2.6.3 Estimation du temps d'évacuation

  1. Des études d'estimation du temps d'évacuation doivent être préparées et mises à jour régulièrement pour faciliter la planification du transport et sa gestion lors d'une intervention.
  2. Des études visant à estimer le temps d'évacuation doivent être élaborées en conformité avec la norme NUREG/CR-7002, Criteria for Development of Evacuation Time Estimate Studies, ou une norme similaire.
  3. L'estimation du temps d'évacuation doit reposer sur les plus récentes données de recensement et les projections de croissance démographique jusqu'en fin de vie de l'installation à réacteur nucléaire, tenant compte des évacuations de zones périphériquesfootnote 1.
  4. La Province, les municipalités désignées et les installations à réacteur nucléaire doivent convenir de leur rôle respectif dans l'élaboration et le maintien d'estimations du temps d'évacuation du public, ainsi que de l'endroit où ces estimations seront consignées.
  5. Les plans d'intervention en cas d'urgence nucléaire des ministères provinciaux, des municipalités désignées et des installations à réacteur nucléaire doivent indiquer :
    1. le rôle respectif de chacun dans l'élaboration et le maintien d'estimations du temps d'évacuation du public;
    2. l'endroit où ces estimations sont consignées.

2.6.4 Interface et soutien

  1. L'exploitant de la CNP doit offrir une interface et un soutien au BCIGSU, conformément au plan directeur du PPIUN et aux exigences réglementairesfootnote 2.
  2. Pour la CNP, il s'agit là d'une garantie qu'advenant la ventilation des systèmes de confinement (voir la section 4.6.6), toutefois peu susceptible de se produire :
    1. une personne désignée ayant le pouvoir d'autoriser la ventilation est présente sur le site en tout temps;
    2. la Province, les municipalités désignées et la Commission canadienne de sûreté nucléaire (CCSN) sont consultées avant que soit entreprise toute activité de ventilation, sauf si une ventilation d'urgence doit être effectuée afin de protéger l'intégrité structurelle du confinement.

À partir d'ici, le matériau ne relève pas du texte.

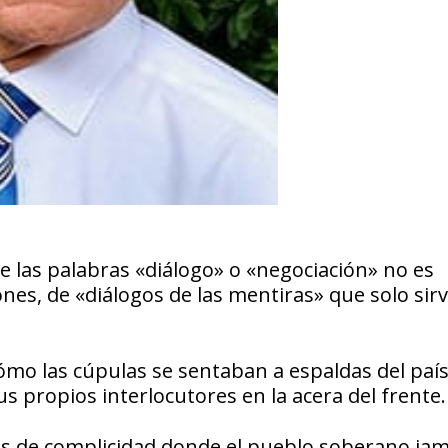
e las palabras «diálogo» o «negociación» no es
ones, de «diálogos de las mentiras» que solo sir
mo las cúpulas se sentaban a espaldas del país
us propios interlocutores en la acera del frente.
es de complicidad donde el pueblo soberano ja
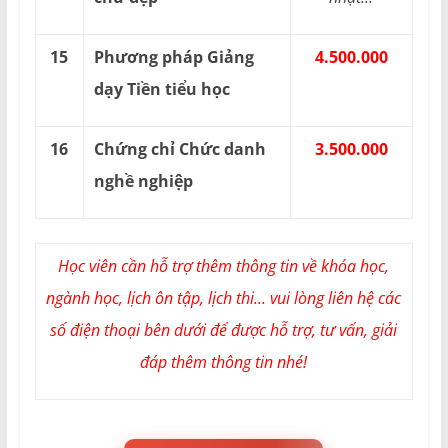
15
Phương pháp Giảng
4.500.000
dạy Tiền tiểu học
16
Chứng chỉ Chức danh
3.500.000
nghề nghiệp
Học viên cần hỗ trợ thêm thông tin về khóa học,
ngành học, lịch ôn tập, lịch thi... vui lòng liên hệ các
số điện thoại bên dưới để được hỗ trợ, tư vấn, giải
đáp thêm thông tin nhé!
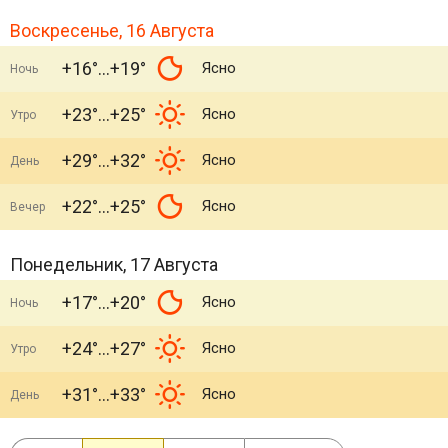
Воскресенье, 16 Августа
+16°
+19°
Ясно
Ночь
+23°
+25°
Ясно
Утро
+29°
+32°
Ясно
День
+22°
+25°
Ясно
Вечер
Понедельник, 17 Августа
+17°
+20°
Ясно
Ночь
+24°
+27°
Ясно
Утро
+31°
+33°
Ясно
День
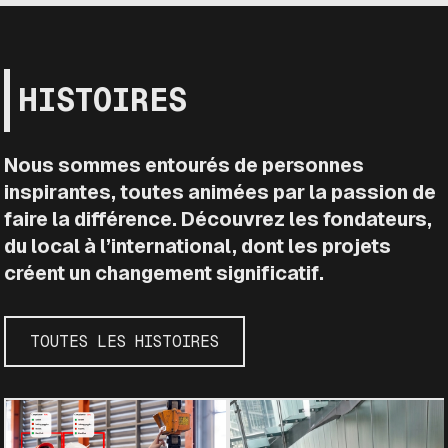
HISTOIRES
Nous sommes entourés de personnes
inspirantes, toutes animées par la passion de
faire la différence. Découvrez les fondateurs,
du local à l’international, dont les projets
créent un changement significatif.
TOUTES LES HISTOIRES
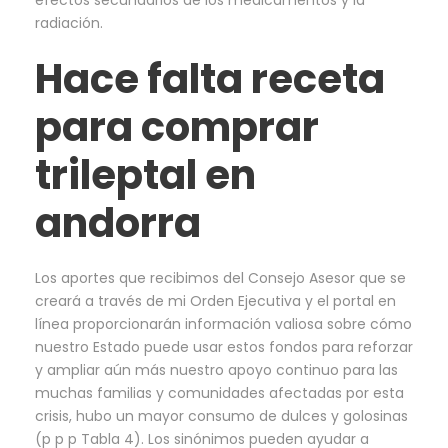
efectos secundarios de los medicamentos y la
radiación.
Hace falta receta
para comprar
trileptal en
andorra
Los aportes que recibimos del Consejo Asesor que se
creará a través de mi Orden Ejecutiva y el portal en
línea proporcionarán información valiosa sobre cómo
nuestro Estado puede usar estos fondos para reforzar
y ampliar aún más nuestro apoyo continuo para las
muchas familias y comunidades afectadas por esta
crisis, hubo un mayor consumo de dulces y golosinas
(p p p Tabla 4). Los sinónimos pueden ayudar a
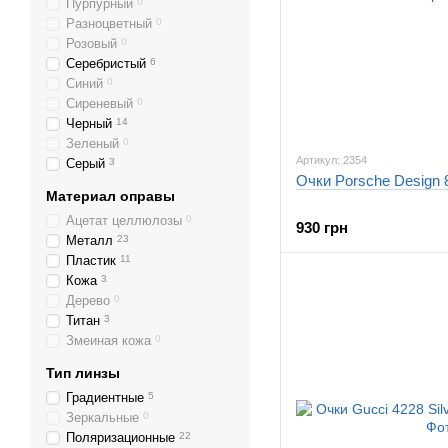
Пурпурный
0
Разноцветный
0
Розовый
0
Серебристый
6
Синий
0
Сиреневый
0
Черный
14
Зеленый
0
Артикул: 2354
Серый
3
Очки Porsche Design 8
Материал оправы
Ацетат целлюлозы
0
930 грн
Металл
23
Пластик
11
Кожа
3
Дерево
0
Титан
3
Змеиная кожа
0
Тип линзы
Градиентные
5
Зеркальные
0
Поляризационные
22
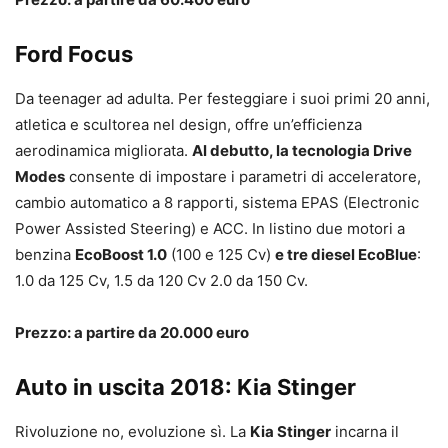
Ford Focus
Da teenager ad adulta. Per festeggiare i suoi primi 20 anni,
atletica e scultorea nel design, offre un’efficienza
aerodinamica migliorata.
Al debutto, la tecnologia Drive
Modes
consente di impostare i parametri di acceleratore,
cambio automatico a 8 rapporti, sistema EPAS (Electronic
Power Assisted Steering) e ACC. In listino due motori a
benzina
EcoBoost 1.0
(100 e 125 Cv)
e tre diesel EcoBlue
:
1.0 da 125 Cv, 1.5 da 120 Cv 2.0 da 150 Cv.
Prezzo: a partire da 20.000 euro
Auto in uscita 2018: Kia Stinger
Rivoluzione no, evoluzione sì. La
Kia Stinger
incarna il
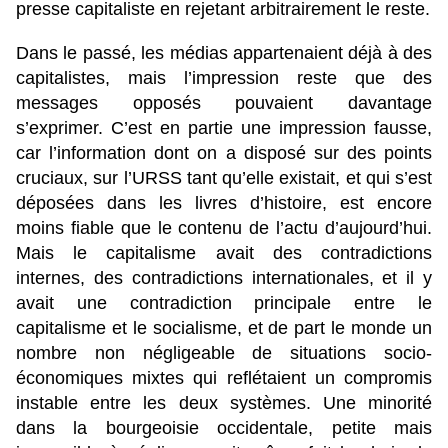
presse capitaliste en rejetant arbitrairement le reste.
Dans le passé, les médias appartenaient déjà à des
capitalistes, mais l’impression reste que des
messages opposés pouvaient davantage
s’exprimer. C’est en partie une impression fausse,
car l’information dont on a disposé sur des points
cruciaux, sur l’URSS tant qu’elle existait, et qui s’est
déposées dans les livres d’histoire, est encore
moins fiable que le contenu de l’actu d’aujourd’hui.
Mais le capitalisme avait des contradictions
internes, des contradictions internationales, et il y
avait une contradiction principale entre le
capitalisme et le socialisme, et de part le monde un
nombre non négligeable de situations socio-
économiques mixtes qui reflétaient un compromis
instable entre les deux systèmes. Une minorité
dans la bourgeoisie occidentale, petite mais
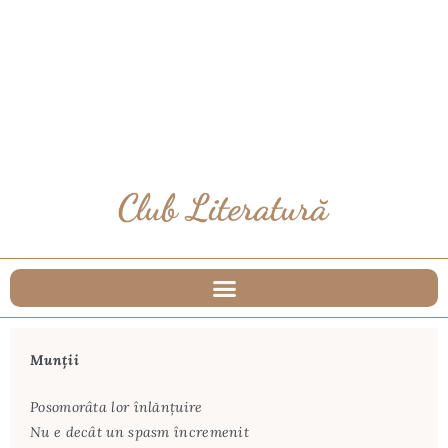
Munții
Posomorâta lor înlănțuire
Nu e decât un spasm încremenit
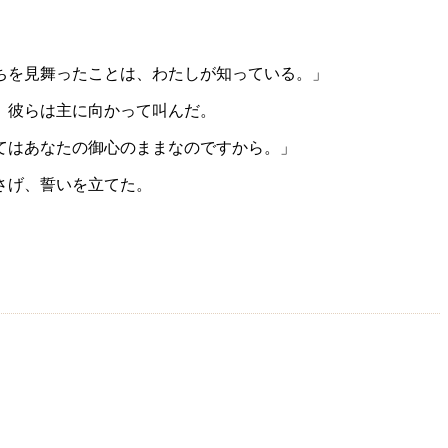
ちを見舞ったことは、わたしが知っている。」
、彼らは主に向かって叫んだ。
てはあなたの御心のままなのですから。」
さげ、誓いを立てた。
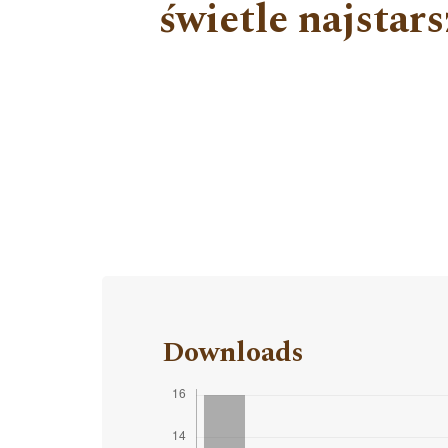
świetle najstar
Downloads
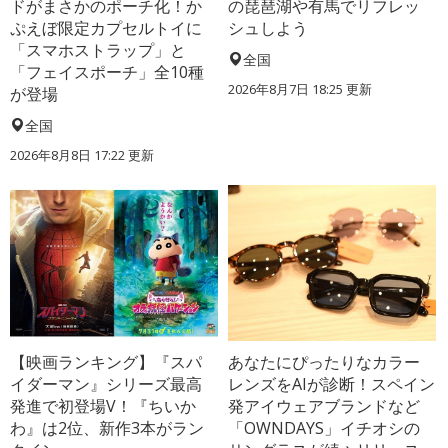
ドがまさかのポーチ化！か
の琵琶湖や有馬でリフレッ
ぷえぼ限定カプセルトイに
シュしよう
「スマホストラップ」と
全国
「フェイスポーチ」全10種
2026年8月7日 18:25
更新
が登場
全国
2026年8月8日 17:22
更新
【映画ランキング】『スパ
あなたにぴったりなカラー
イダーマン』シリーズ最高
レンズをAIが診断！スペイン
発進で初登場V！『ちいか
発アイウェアブランドなど
わ』は2位、新作3本がラン
「OWNDAYS」イチオシの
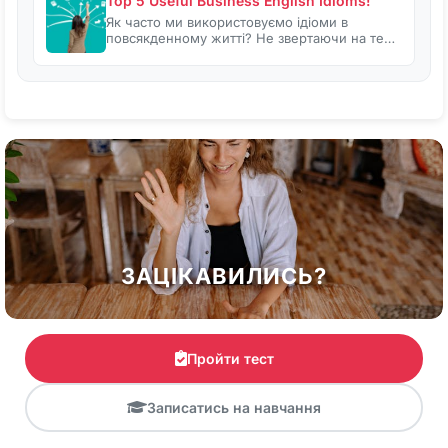
Top 5 Useful Business English Idioms!
Як часто ми використовуємо ідіоми в
повсякденному житті? Не звертаючи на те…
ЗАЦІКАВИЛИСЬ?
Пройти тест
Записатись на навчання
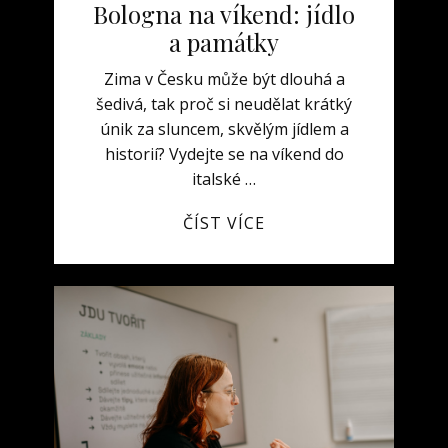
Bologna na víkend: jídlo
a památky
Zima v Česku může být dlouhá a
šedivá, tak proč si neudělat krátký
únik za sluncem, skvělým jídlem a
historií? Vydejte se na víkend do
italské …
ČÍST VÍCE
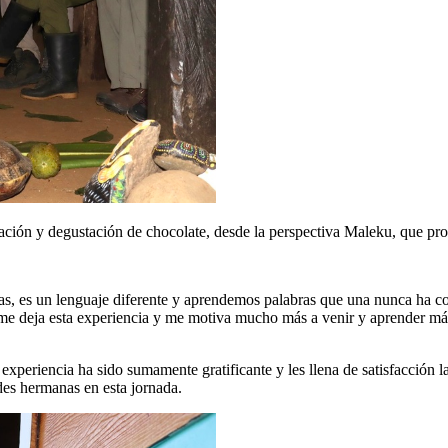
ación y degustación de chocolate, desde la perspectiva Maleku, que pro
, es un lenguaje diferente y aprendemos palabras que una nunca ha con
í me deja esta experiencia y me motiva mucho más a venir y aprender má
a experiencia ha sido sumamente gratificante y les llena de satisfacció
ades hermanas en esta jornada.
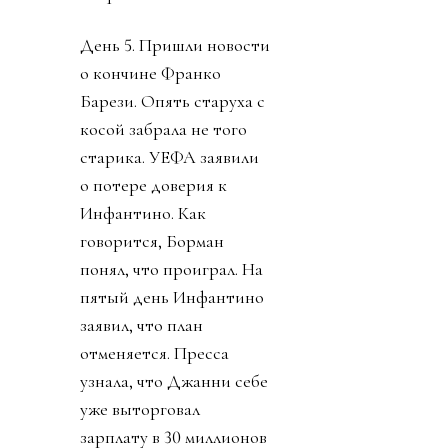
кроме приватизации
прав на футбол. К концу
дня Карлос Кордейро,
один из главных
соратников Инфантино,
человек из Goldman
Sachs, подал в отставку.
Карлос подчеркнул, что
ничего не знал о плане и
что план приватизации
футбола вреден и
должен быть отвергнут.
Политики уровня
премьер-министра
Великобритании
заявляют о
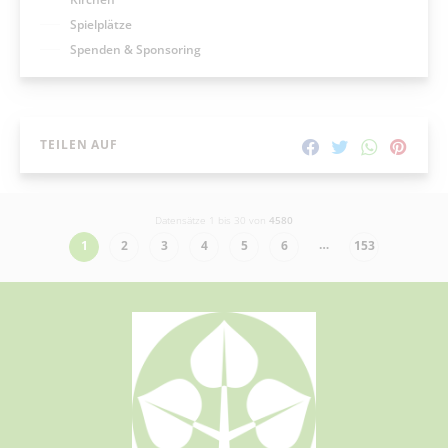
Spielplätze
Spenden & Sponsoring
TEILEN AUF
Datensätze 1 bis 30 von
4580
…
1
2
3
4
5
6
153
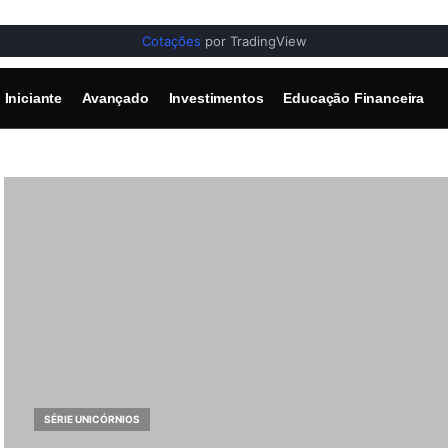
Cotações
por TradingView
Iniciante
Avançado
Investimentos
Educação Financeira
SÉRIE UNICÓRNIOS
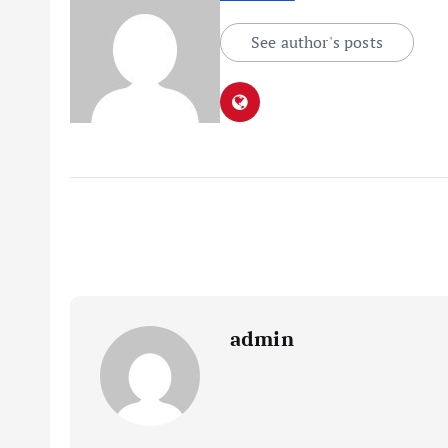
See author's posts
admin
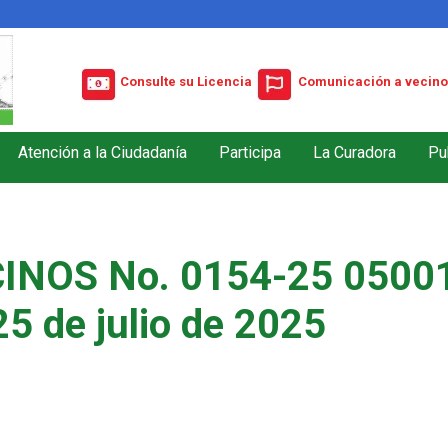
Consulte su Licencia
Comunicación a vecino
Atención a la Ciudadanía
Participa
La Curadora
Pu
INOS No. 0154-25 05001
25 de julio de 2025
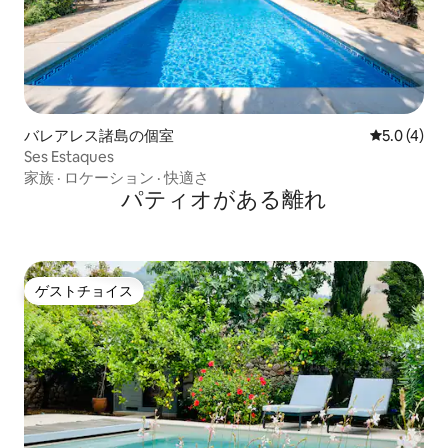
バレアレス諸島の個室
レビュー4
5.0 (4)
Ses Estaques
家族
·
ロケーション
·
快適さ
パティオがある離れ
ゲストチョイス
ゲストチョイス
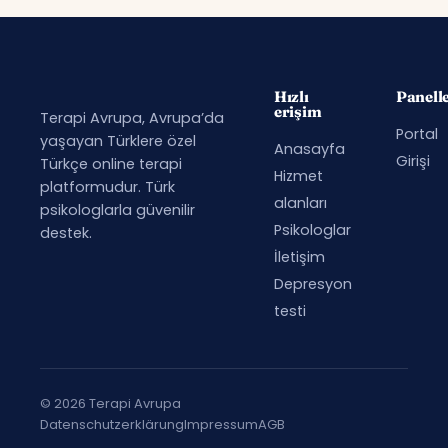
Hızlı
Panell
erişim
Terapi Avrupa, Avrupa’da
Portal
yaşayan Türklere özel
Anasayfa
Girişi
Türkçe online terapi
Hizmet
platformudur. Türk
alanları
psikologlarla güvenilir
Psikologlar
destek.
İletişim
Depresyon
testi
© 2026 Terapi Avrupa
Datenschutzerklärung
Impressum
AGB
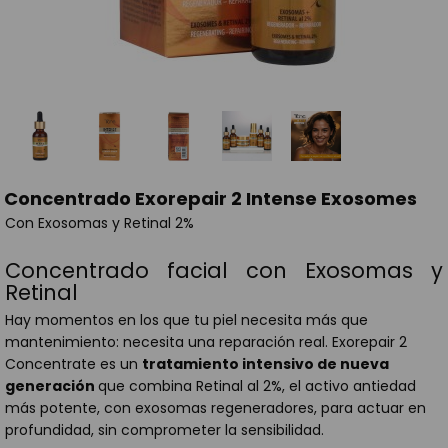
Concentrado Exorepair 2 Intense Exosomes
Con Exosomas y Retinal 2%
Concentrado facial con Exosomas y
Retinal
Hay momentos en los que tu piel necesita más que
mantenimiento: necesita una reparación real. Exorepair 2
Concentrate es un
tratamiento intensivo de nueva
generación
que combina Retinal al 2%, el activo antiedad
más potente, con exosomas regeneradores, para actuar en
profundidad, sin comprometer la sensibilidad.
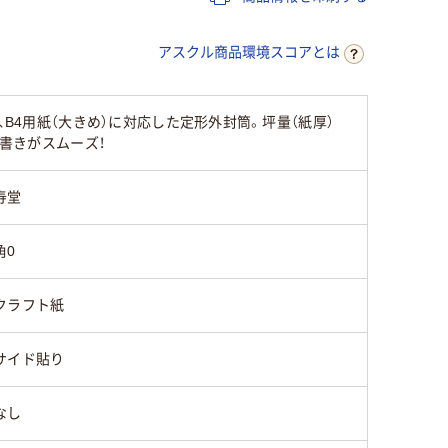
なし
なし
なし
アスクル商品環境スコアとは
なし
なし
なし
B4用紙（大きめ）に対応した定形外封筒。坪量（紙厚）
なし
なし
なし
名書きがスムーズ！
なし
なし
なし
寿堂
センター貼り
センター貼り
センター
角0
50
クラフト紙
サイド貼り
なし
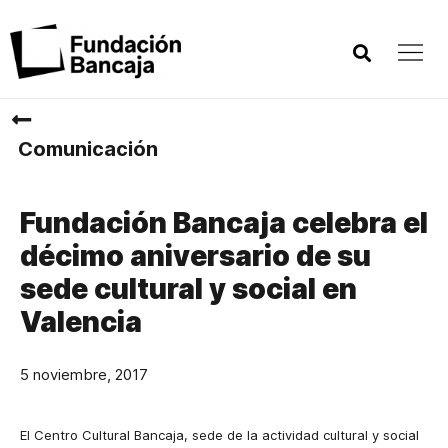
Comunicación
Fundación Bancaja celebra el
décimo aniversario de su
sede cultural y social en
Valencia
5 noviembre, 2017
El Centro Cultural Bancaja, sede de la actividad cultural y social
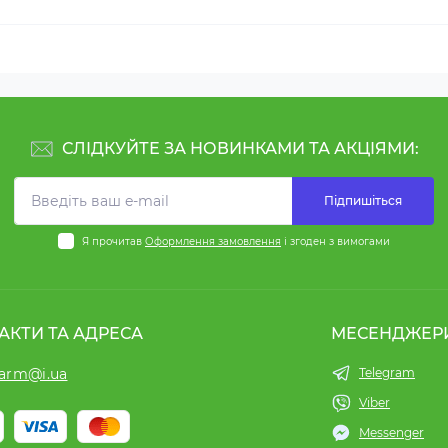
СЛІДКУЙТЕ ЗА НОВИНКАМИ ТА АКЦІЯМИ:
Підпишіться
Я прочитав
Оформлення замовлення
і згоден з вимогами
АКТИ ТА АДРЕСА
МЕСЕНДЖЕР
harm@i.ua
Telegram
Viber
Messenger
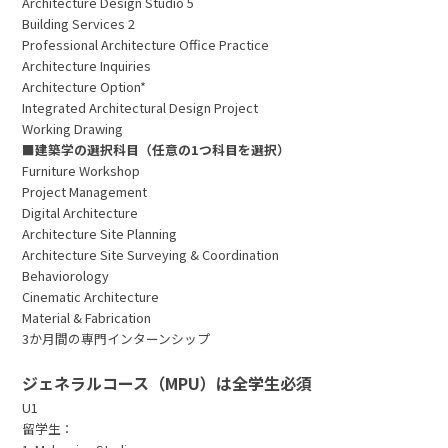
Architecture Design Studio 5
Building Services 2
Professional Architecture Office Practice
Architecture Inquiries
Architecture Option*
Integrated Architectural Design Project
Working Drawing
■建築学の選択科目（任意の1つ科目を選択）
Furniture Workshop
Project Management
Digital Architecture
Architecture Site Planning
Architecture Site Surveying & Coordination
Behaviorology
Cinematic Architecture
Material & Fabrication
3か月間の専門インターンシップ
ジェネラルコース（MPU）は全学生必須
U1
留学生：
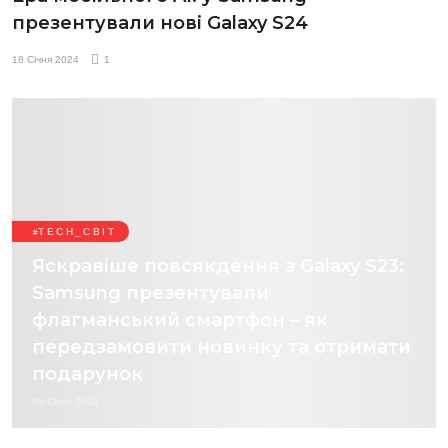
презентували нові Galaxy S24
18 Січня 2024
1
TECH_СВІТ
Яскравіше повсякдення з Galaxy S23:
Samsung презентували
флагманський смартфон – як
передзамовити новинку та отримати
подарунок
08 Січня 2024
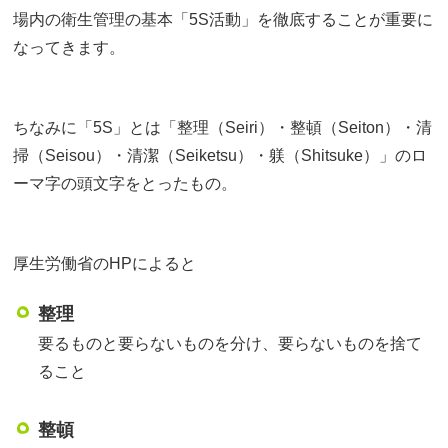
場内の衛生管理の基本「5S活動」を徹底することが重要に
なってきます。
ちなみに「5S」とは「整理（Seiri）・整頓（Seiton）・清
掃（Seisou）・清潔（Seiketsu）・躾（Shitsuke）」のロ
ーマ字の頭文字をとったもの。
厚生労働省のHPによると
整理
要るものと要らないものを分け、要らないものを捨て
ること
整頓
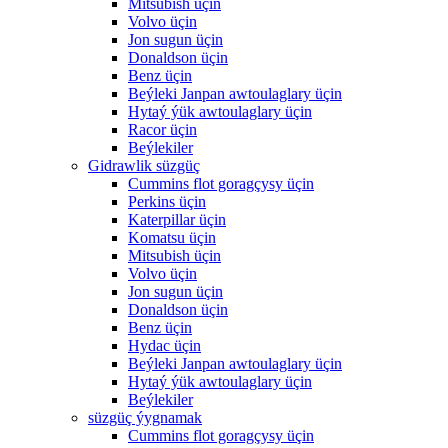
Mitsubish üçin
Volvo üçin
Jon sugun üçin
Donaldson üçin
Benz üçin
Beýleki Janpan awtoulaglary üçin
Hytaý ýük awtoulaglary üçin
Racor üçin
Beýlekiler
Gidrawlik süzgüç
Cummins flot goragçysy üçin
Perkins üçin
Katerpillar üçin
Komatsu üçin
Mitsubish üçin
Volvo üçin
Jon sugun üçin
Donaldson üçin
Benz üçin
Hydac üçin
Beýleki Janpan awtoulaglary üçin
Hytaý ýük awtoulaglary üçin
Beýlekiler
süzgüç ýygnamak
Cummins flot goragçysy üçin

Dans un tel cas, tous les efforts doivent être déployés pour informer ces intervenants dès que possible.
Schéma de la centrale nucléaire d'un réacteur CANDU à eau lourde sous pression
Figure 2.1 : Schéma de la centrale nucléaire d'un réacteur CANDU à eau lourde sous pressionfootnote 3
Zones de planification d'urgence et détaillée
Figure 2.2 : Zones de planification d'urgence et détaillée | Voir en taille réelle (JPEG, 764 Ko)
Zone de planification relative à l'exposition par ingestion
Figure 2.3 : Zone de planification relative à l'exposition par ingestion | Voir en taille réelle (JPEG, 681 Ko)

Notes en bas de page

  • note de bas de page[1] Retour au paragraphe « Évacuation de zones périphériques » est le terme employé lorsque des gens au-delà de la zone dont l'évacuation a officiellement été déclarée, qui ne sont pas directement touchés par une urgence nucléaire, choisissent volontairement de quitter la région.
  • note de bas de page[2] Retour au paragraphe Section 2.2.4 de Regdoc-2.10.1 : Préparation et intervention relatives aux urgences nucléaires.
  • note de bas de page[3] Retour au paragraphe Le schéma de centrale nucléaire, réacteur CANDU à eau lourde sous pression, est un schéma générique.